New bounds for Ryser’s conjecture and related problems

Abstract:

A Latin square of order $n$ is an $n \times n$ array filled with $n$ symbols such that each symbol appears only once in every row or column and a transversal is a collection of cells which do not share the same row, column or symbol. The study of Latin squares goes back more than 200 years to the work of Euler. One of the most famous open problems in this area is a conjecture of Ryser-Brualdi-Stein from 60s which says that every Latin square of order $n\times n$ contains a transversal of order $n-1$. In this paper we prove the existence of a transversal of order $n-O(\log {n}/\log {\log {n}})$, improving the celebrated bound of $n-O(\log ^2n)$ by Hatami and Shor. Our approach (different from that of Hatami-Shor) is quite general and gives several other applications as well.
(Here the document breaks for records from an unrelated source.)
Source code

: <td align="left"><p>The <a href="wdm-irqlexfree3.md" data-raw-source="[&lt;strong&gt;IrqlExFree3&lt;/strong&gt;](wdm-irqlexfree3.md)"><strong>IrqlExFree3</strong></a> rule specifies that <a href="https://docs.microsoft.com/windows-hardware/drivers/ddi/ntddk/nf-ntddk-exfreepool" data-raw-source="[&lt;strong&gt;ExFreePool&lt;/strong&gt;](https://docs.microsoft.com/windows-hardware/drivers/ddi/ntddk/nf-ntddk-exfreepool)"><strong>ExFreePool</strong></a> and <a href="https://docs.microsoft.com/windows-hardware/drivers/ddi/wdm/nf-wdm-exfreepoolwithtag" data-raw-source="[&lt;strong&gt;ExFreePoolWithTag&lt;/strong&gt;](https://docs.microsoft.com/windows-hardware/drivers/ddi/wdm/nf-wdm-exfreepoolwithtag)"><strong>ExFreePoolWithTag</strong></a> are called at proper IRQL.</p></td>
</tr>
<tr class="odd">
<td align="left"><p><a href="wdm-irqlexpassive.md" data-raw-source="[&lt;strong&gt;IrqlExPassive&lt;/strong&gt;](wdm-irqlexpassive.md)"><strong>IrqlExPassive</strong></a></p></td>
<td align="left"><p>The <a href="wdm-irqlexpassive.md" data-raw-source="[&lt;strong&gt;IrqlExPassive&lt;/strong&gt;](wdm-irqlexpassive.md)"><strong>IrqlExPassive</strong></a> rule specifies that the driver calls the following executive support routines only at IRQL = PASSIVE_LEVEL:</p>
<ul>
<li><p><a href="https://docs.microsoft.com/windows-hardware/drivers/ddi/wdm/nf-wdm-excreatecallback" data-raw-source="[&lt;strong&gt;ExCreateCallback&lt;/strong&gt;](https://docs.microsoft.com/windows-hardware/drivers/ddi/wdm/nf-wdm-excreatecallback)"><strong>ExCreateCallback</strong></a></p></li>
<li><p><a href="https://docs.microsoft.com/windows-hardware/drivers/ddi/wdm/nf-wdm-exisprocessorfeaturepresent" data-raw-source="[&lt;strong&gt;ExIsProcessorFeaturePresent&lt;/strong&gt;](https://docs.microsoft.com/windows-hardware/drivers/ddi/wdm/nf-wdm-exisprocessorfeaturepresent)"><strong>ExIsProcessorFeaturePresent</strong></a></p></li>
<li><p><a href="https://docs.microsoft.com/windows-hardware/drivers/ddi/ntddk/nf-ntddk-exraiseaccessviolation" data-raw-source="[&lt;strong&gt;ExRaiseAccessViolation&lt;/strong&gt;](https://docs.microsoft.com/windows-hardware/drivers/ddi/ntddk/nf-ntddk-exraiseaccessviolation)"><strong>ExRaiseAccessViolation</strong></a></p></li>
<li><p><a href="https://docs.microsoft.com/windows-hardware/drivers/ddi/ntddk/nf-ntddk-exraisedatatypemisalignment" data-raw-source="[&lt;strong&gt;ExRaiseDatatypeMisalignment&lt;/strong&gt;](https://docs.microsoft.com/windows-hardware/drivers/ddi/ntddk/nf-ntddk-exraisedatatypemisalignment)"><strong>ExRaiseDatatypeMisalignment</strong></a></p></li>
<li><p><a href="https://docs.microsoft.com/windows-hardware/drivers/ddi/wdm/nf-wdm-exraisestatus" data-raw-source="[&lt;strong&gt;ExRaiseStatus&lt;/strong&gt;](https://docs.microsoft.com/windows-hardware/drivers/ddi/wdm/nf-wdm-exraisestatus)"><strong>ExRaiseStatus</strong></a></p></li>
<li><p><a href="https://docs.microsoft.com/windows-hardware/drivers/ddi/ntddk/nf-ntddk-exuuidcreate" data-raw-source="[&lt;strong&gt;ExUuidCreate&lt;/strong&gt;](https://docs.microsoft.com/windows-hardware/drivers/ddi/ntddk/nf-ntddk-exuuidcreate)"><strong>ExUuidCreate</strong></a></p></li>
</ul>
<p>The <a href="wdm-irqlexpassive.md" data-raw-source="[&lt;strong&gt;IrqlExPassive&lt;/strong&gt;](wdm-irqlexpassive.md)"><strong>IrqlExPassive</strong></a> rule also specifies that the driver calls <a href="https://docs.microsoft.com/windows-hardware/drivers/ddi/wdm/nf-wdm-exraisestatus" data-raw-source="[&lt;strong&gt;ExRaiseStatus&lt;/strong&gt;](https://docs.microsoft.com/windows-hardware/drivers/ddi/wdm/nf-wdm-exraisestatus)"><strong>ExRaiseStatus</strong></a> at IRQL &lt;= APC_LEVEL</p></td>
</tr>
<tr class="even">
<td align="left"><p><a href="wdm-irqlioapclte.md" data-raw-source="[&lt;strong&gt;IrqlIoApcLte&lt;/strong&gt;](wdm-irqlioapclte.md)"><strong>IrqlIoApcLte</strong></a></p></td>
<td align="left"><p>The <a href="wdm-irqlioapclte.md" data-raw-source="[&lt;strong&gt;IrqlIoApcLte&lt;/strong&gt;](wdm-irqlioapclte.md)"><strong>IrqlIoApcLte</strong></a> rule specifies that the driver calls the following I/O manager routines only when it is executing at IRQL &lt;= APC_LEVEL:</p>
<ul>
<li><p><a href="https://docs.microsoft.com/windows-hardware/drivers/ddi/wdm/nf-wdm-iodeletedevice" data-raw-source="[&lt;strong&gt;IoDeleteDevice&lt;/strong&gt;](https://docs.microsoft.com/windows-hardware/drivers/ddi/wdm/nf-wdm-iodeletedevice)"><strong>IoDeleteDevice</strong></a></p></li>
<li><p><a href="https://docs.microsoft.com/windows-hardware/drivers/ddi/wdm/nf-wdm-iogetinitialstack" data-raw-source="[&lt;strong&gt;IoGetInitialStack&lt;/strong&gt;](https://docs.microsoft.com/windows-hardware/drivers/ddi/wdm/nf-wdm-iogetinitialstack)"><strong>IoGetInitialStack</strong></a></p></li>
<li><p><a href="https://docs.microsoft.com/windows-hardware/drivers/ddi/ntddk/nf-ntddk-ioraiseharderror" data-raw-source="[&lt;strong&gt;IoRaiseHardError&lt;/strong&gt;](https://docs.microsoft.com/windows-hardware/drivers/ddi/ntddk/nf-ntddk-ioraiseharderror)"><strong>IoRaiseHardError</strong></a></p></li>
We obtain a new lower bound on a 40-year-old conjecture of Brouwer on the maximum matching in Steiner triple systems, showing that every such system of order $n$ is guaranteed to have a matching of size $n/3-O(\log {n}/\log {\log {n}})$. This substantially improves the current best result of Alon, Kim and Spencer which has the error term of order $n^{1/2+o(1)}$. Finally, we also show that $O(n\log {n}/\log {\log {n}})$ many symbols in Latin arrays suffice to guarantee a full transversal, improving on a previously known bound of $n^{2-\varepsilon }$. The proofs combine in a novel way the semi-random method together with the robust expansion properties of edge-coloured pseudorandom graphs to show the existence of a rainbow matching covering all but $O(\log n/\log {\log {n}})$ vertices. All previous results, based on the semi-random method, left uncovered at least $\Omega (n^{\alpha })$ (for some constant $\alpha >0$) vertices.